I had not heard of Shireen Abu Aqla before she was killed. When I first heard of her death I thought it was sad that another war reporter found themselves between a bullet and its intended target.

Then I heard an interview with her former boss who explained that that morning she wasn’t on some battle front. She was covering a police raid. She wasn’t embedded in any front. She was standing at what should have been a safe distance. It felt like she was killed not only because she was there. She was killed because it was her.

Then I saw images of her funeral yesterday. I saw riot police beating mourners, even the pallbearers who couldn’t have possibly been of any threat to the police officers unless they were going to toss the coffin at them.

I didn’t know of Shireen Abu Aqla in her life. But now she’s dead, she is, to me at least, bearing witness to the conduct of the Israeli authorities on territories they have unilaterally annexed or occupied.

It is an inconvenient testimony. I often look away from what happens there though it is in such close proximity to us. I hold the view that Israel has a right to exist and the right to take necessary measures to ensure that existence.

On that basis I half-consciously dim in my mind the daily stories of discrimination and brutal violence inflicted on Palestinian civilians purely because of the inconvenience of their race, their culture, their heritage, and the geography of their ancestry. I dilute the severity of what is going on, soften it by dismissing the accusations as ‘he said, she said’ and telling myself I don’t know enough to apportion responsibility.

I keep an attitude of self-imposed neutrality, justifying it to myself by saying I can’t possibly know enough to say who’s wrong or who’s right.

Shireen Abu Aqla is far from the first journalist to be killed on the line of duty in that blasted country. She’s a woman, English speaking, Christian: she overcomes my barely conscious but no less determining prejudices that decide what I pay attention to and don’t, cultural proximity, perceived gender vulnerability, even vague familiarity by association. Shireen Abu Aqla was approximately Daphne’s age when they were both killed.
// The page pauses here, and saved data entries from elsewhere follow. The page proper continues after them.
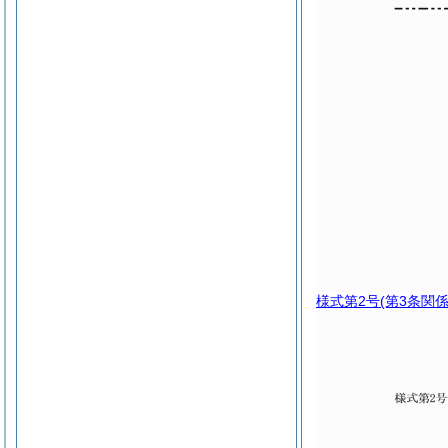
様式第2号
(第3条関係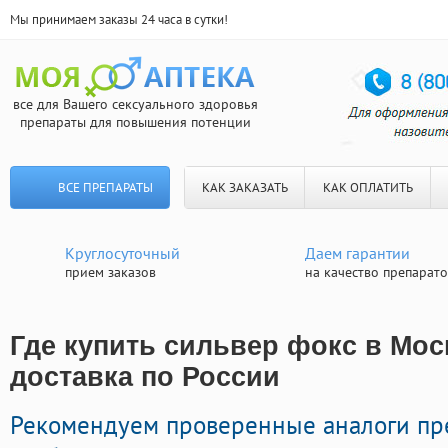
Мы принимаем заказы 24 часа в сутки!
все для Вашего сексуального здоровья
препараты для повышения потенции
ВСЕ ПРЕПАРАТЫ
КАК ЗАКАЗАТЬ
КАК ОПЛАТИТЬ
Круглосуточный
Даем гарантии
прием заказов
на качество препарат
Где купить сильвер фокс в Мос
доставка по России
Рекомендуем проверенные аналоги пр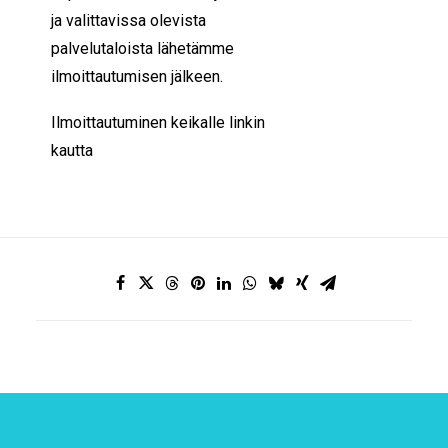
ja valittavissa olevista
palvelutaloista lähetämme
ilmoittautumisen jälkeen.
Ilmoittautuminen keikalle linkin
kautta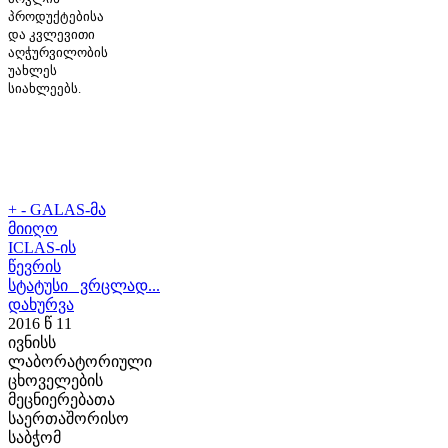
პროდუქტებისა
და კვლევითი
აღჭურვილობის
უახლეს
სიახლეებს.
+
-
GALAS-მა
მიიღო
ICLAS-ის
წევრის
სტატუსი ვრცლად...
დახურვა
2016 წ 11
ივნისს
ლაბორატორიული
ცხოველების
მეცნიერებათა
საერთაშორისო
საბჭომ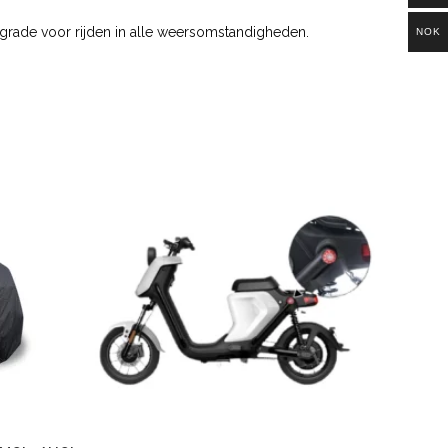
upgrade voor rijden in alle weersomstandigheden.
NOK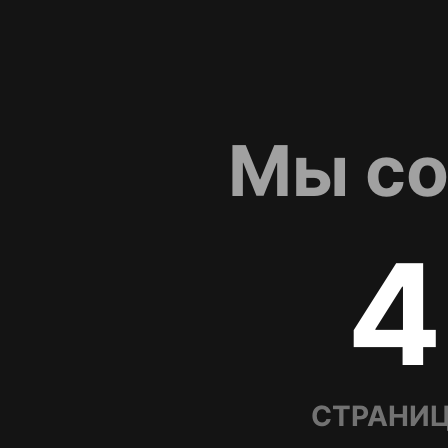
Мы со
4
СТРАНИЦ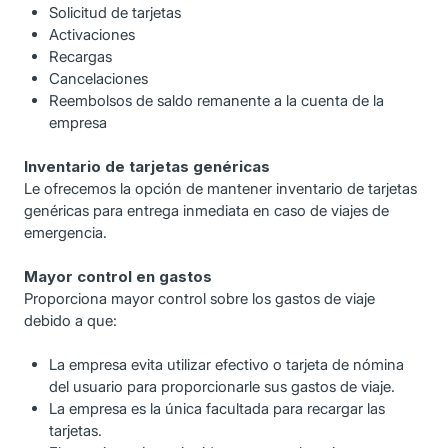
Solicitud de tarjetas
Activaciones
Recargas
Cancelaciones
Reembolsos de saldo remanente a la cuenta de la
empresa
Inventario de tarjetas genéricas
Le ofrecemos la opción de mantener inventario de tarjetas
genéricas para entrega inmediata en caso de viajes de
emergencia.
Mayor control en gastos
Proporciona mayor control sobre los gastos de viaje
debido a que:
La empresa evita utilizar efectivo o tarjeta de nómina
del usuario para proporcionarle sus gastos de viaje.
La empresa es la única facultada para recargar las
tarjetas.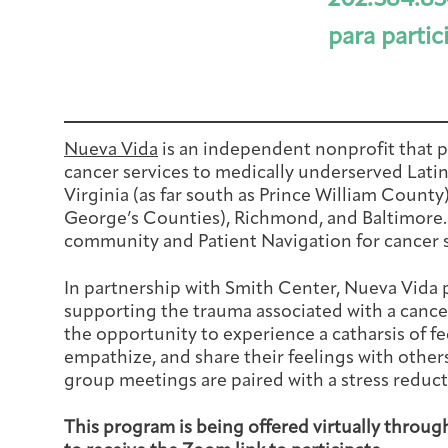
202.384.83
para partic
Nueva Vida
is an independent nonprofit that p
cancer services to medically underserved Latin
Virginia (as far south as Prince William Coun
George’s Counties), Richmond, and Baltimore. 
community and Patient Navigation for cancer 
In partnership with Smith Center, Nueva Vida 
supporting the trauma associated with a canc
the opportunity to experience a catharsis of fee
empathize, and share their feelings with others
group meetings are paired with a stress reduct
This program is being offered virtually throug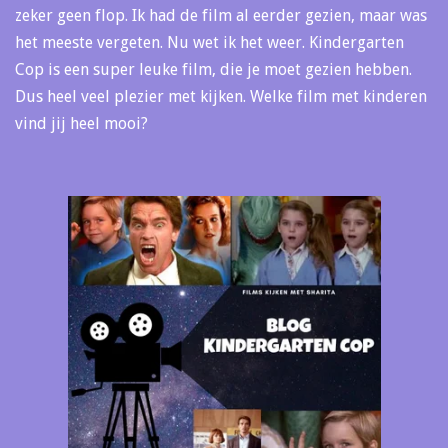
zeker geen flop. Ik had de film al eerder gezien, maar was
het meeste vergeten. Nu wet ik het weer. Kindergarten
Cop is een super leuke film, die je moet gezien hebben.
Dus heel veel plezier met kijken. Welke film met kinderen
vind jij heel mooi?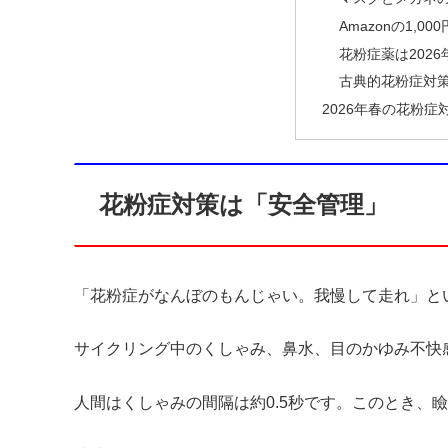
Amazonの1,
花粉症薬は202
古典的花粉症対
2026年春の花粉症
花粉症対策は「安全管理」
「花粉症がなんぼのもんじゃい。我慢して走れ」と
サイクリング中のくしゃみ、鼻水、目のかゆみ不快
人間はくしゃみの間隔は約0.5秒です。このとき、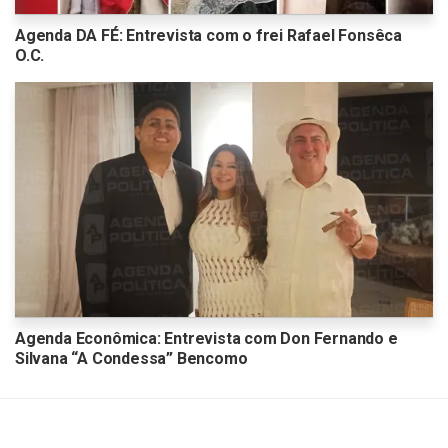
Agenda DA FÉ: Entrevista com o frei Rafael Fonsêca
O.C.
Agenda Econômica: Entrevista com Don Fernando e
Silvana “A Condessa” Bencomo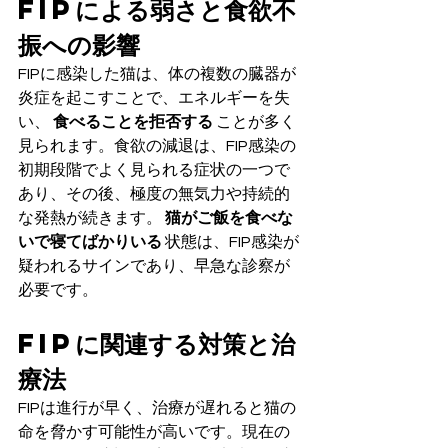
FIPによる弱さと食欲不
振への影響
FIPに感染した猫は、体の複数の臓器が
炎症を起こすことで、エネルギーを失
い、 
食べることを拒否する
 ことが多く
見られます。食欲の減退は、FIP感染の
初期段階でよく見られる症状の一つで
あり、その後、極度の無気力や持続的
な発熱が続きます。 
猫がご飯を食べな
いで寝てばかりいる
 状態は、FIP感染が
疑われるサインであり、早急な診察が
必要です。
FIPに関連する対策と治
療法
FIPは進行が早く、治療が遅れると猫の
命を脅かす可能性が高いです。現在の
Once again I find that a journalist – a fearless woman who dedicated her life to the telling of the truth – must first die before I wake up to the atrocities she has reported on all her life.

The intuitive thing to say is that those responsible for her killing must be held to account. Of course, they must. But that’s easy for me to say. It’s no better than a platitude.

The real change I can make is to shake myself out of the lazy neutrality, the ambivalence of distance, to stop trying to find a midway point between people carrying a coffin and people beating them up. I owe it to Shireen Abu Aqla that what I didn’t do in her life I can at least start doing now, open my ears to the story she tells.

Because like journalists killed anywhere she tells the story that the man with the gun who shot her didn’t want me to hear.